__ВЫБРАННЫЙ ТЕКСТ__:
—————

Тверской помещик В. Н. Зубов в 1819 г. предлагал наделить крестьян пашенной землей и покосами в размере 4–5 дес. на мужскую душу (Дворянские проекты… 2002: 221–226).

Смоленский помещик, декабрист И. Д. Якушкин в записке, составленной в 1819–1820 гг., высказывал мысль об освобождении крестьян с уступкой им в пользование дворов, выгонов, усадебной земли. Пахотные земли Якушкин считал необходимым сдавать крестьянам в аренду (Дворянские проекты… 2002: 249–252).

Помещик Левшин в 1843 г. высказывал предложение о наделении крестьян участком, включавшим усадебную землю и полевые угодья, размером в 5 дес. на мужскую душу (Великая реформа… 1911: 160).

Еще больший надел, отходивший в крестьянскую собственность, предлагал в середине 1840-х гг. В. А. Черкасский – по 5 1/3 дес. на душу мужского пола (Великая реформа… 1911: 160).

В проекте Н. И. Трубецкого (1844 г.) предлагалось передать в собственность крестьян по 1 дес. на душу мужского пола огородной земли, а леса и покосы отдавать в аренду крестьянам сроком на 25 лет (Великая реформа… 1911: 162–163).

—————

__ИСХОДНЫЕ ДАННЫЕ__:
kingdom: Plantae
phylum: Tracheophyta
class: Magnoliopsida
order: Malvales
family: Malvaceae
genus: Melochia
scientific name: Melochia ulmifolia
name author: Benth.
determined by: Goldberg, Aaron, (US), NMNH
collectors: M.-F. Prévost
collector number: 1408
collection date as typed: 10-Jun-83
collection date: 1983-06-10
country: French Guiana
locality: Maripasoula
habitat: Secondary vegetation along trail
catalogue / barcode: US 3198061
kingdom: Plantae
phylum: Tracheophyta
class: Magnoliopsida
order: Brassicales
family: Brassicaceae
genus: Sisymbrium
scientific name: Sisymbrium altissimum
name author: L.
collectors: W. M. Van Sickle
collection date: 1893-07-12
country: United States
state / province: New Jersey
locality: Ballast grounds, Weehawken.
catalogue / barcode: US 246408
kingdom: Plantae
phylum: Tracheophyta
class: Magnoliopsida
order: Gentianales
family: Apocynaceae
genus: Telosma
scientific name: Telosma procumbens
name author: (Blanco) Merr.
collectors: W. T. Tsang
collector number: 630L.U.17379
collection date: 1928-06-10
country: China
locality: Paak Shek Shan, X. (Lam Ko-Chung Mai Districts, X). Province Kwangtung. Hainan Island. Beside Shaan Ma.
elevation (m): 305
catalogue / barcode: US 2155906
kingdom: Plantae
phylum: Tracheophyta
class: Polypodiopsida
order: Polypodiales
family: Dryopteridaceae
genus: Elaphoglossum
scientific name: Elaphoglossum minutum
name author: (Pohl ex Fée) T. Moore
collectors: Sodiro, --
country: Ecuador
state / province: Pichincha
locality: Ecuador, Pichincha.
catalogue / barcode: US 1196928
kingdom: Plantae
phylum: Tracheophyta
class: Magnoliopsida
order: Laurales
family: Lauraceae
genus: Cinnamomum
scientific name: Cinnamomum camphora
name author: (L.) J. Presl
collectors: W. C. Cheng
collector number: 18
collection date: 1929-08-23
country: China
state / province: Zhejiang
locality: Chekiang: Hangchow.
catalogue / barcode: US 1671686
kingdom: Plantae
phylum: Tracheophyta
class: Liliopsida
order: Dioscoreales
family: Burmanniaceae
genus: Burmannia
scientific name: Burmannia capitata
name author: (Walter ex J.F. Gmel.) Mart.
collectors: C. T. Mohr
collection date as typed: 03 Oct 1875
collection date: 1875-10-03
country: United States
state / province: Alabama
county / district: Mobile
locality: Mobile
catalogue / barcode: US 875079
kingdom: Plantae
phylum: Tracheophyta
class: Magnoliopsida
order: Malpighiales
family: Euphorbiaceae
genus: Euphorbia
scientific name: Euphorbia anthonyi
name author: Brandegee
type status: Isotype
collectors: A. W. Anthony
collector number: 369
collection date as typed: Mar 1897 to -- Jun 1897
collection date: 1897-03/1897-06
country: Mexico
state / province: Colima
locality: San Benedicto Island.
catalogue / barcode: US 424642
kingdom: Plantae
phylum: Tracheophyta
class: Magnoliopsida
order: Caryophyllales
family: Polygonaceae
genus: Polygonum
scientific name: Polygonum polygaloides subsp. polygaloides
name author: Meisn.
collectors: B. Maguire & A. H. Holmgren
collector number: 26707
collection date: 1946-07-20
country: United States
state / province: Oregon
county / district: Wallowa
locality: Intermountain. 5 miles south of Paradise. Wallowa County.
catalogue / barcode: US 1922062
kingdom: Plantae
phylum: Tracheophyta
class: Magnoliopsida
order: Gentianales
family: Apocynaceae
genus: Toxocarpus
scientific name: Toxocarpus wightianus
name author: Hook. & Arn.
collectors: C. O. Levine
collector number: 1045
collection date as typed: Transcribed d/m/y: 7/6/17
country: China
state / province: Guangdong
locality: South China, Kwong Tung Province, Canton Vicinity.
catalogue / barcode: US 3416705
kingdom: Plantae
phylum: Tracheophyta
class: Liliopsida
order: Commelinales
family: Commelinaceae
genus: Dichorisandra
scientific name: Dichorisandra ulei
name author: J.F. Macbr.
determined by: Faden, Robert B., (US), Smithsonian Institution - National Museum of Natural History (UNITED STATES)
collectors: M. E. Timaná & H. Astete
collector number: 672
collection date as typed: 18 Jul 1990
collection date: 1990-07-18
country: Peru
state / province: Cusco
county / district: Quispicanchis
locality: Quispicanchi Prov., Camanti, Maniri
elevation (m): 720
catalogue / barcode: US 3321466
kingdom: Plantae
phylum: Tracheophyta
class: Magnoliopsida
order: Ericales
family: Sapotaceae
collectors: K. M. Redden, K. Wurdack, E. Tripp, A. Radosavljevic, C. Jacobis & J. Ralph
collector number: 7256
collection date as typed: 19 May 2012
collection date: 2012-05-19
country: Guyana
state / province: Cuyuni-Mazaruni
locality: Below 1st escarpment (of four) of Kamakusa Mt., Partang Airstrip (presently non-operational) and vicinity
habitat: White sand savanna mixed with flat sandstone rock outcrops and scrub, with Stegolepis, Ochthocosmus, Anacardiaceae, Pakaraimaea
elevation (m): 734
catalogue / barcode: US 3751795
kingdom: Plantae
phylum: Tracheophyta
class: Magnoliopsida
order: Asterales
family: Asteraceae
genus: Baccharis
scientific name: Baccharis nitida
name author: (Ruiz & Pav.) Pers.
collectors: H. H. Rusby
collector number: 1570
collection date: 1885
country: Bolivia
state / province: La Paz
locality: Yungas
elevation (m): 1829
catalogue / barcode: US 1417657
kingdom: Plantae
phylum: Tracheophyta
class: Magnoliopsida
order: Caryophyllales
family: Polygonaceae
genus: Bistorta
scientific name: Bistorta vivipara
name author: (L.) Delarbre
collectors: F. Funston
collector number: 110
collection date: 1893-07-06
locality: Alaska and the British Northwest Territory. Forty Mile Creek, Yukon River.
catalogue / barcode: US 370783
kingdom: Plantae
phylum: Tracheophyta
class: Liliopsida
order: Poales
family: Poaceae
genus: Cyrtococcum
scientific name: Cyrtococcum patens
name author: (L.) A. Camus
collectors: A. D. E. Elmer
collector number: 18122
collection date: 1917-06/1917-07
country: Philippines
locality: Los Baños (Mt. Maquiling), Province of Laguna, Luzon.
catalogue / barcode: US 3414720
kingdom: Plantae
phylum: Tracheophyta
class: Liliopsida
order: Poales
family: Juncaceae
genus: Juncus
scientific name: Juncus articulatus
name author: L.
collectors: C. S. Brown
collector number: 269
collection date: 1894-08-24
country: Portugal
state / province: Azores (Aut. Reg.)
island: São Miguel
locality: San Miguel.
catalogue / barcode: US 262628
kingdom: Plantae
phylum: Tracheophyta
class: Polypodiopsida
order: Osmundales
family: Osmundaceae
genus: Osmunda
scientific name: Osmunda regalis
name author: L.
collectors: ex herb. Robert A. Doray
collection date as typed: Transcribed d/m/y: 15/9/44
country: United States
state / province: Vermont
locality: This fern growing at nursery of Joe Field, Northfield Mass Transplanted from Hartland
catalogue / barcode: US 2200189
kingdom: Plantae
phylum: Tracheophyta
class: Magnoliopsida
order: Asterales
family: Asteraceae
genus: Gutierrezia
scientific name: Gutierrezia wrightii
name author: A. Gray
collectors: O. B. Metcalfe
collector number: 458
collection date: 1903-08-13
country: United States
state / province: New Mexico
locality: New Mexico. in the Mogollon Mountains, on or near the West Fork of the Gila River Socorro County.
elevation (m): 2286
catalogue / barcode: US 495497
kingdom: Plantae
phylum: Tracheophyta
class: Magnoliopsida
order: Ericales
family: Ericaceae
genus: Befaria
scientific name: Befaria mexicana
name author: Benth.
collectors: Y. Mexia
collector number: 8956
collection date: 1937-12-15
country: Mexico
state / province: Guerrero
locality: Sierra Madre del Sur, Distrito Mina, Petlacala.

—————

__ЗАДАНИЕ 1__: Покажите все строки записей, в которых встречается слово «elevation».
__ЗАДАНИЕ 2__: Продолжите текст о дворянских проектах наделения крестьян землей, начав сразу после его последнего предложения.
Текст и записи никак не связаны друг с другом.

__ОТВЕТ 1__:
elevation (m): 305
elevation (m): 720
elevation (m): 734
elevation (m): 1829
elevation (m): 2286

__ОТВЕТ 2__:
Большое внимание наделению крестьян разнообразными ресурсами уделили губернские комитеты по подготовке отмены крепостного права (Первое издание материалов… 1859). Нижегородский, Костромской, Черниговский, Владимирский, Ярославский комитеты выступили за наделение крестьян пахотной и сенокос-ной землей. Симбирский, Витебский, Харьковский, Полтавский, Псковский, Воронежский, Тамбовский, Саратовский, Вятский, Астраханский комитеты предлагали присоединять к наделу крестьян еще и выгон.

Некоторые комитеты даже пытались определить нормальную пропорцию пашни к покосу в общем составе надела. Нижегородский комитет для земледельческих имений в 5-десятинном тягловом участке предлагал выделить 4,5 дес. пашни и 0,5 дес. покоса. Астраханский комитет вносил предложение деления 7-десятинного тяглового участка на 2 части: 3 дес. пашни и 4 дес. сенокоса. Владимирский комитет высказал мнение о необходимости выделения 1,5–2,5 дес. пашни и 1/43/4 дес. сенокоса на душу мужского пола.

Некоторые комитеты предлагали расчеты по количеству выгонной земли: Воронежский – 0,5 дес. на ревизскую душу, Саратовский – 200 кв. саж. (ок. 0,08 дес.), Рязанский – 150 кв. саж. (0,06 дес.).

Выделение крестьянам лесного участка или снабжение их лесом на топливо и другие хозяйственные потребности практически все комитеты признавали необязательным для помещиков.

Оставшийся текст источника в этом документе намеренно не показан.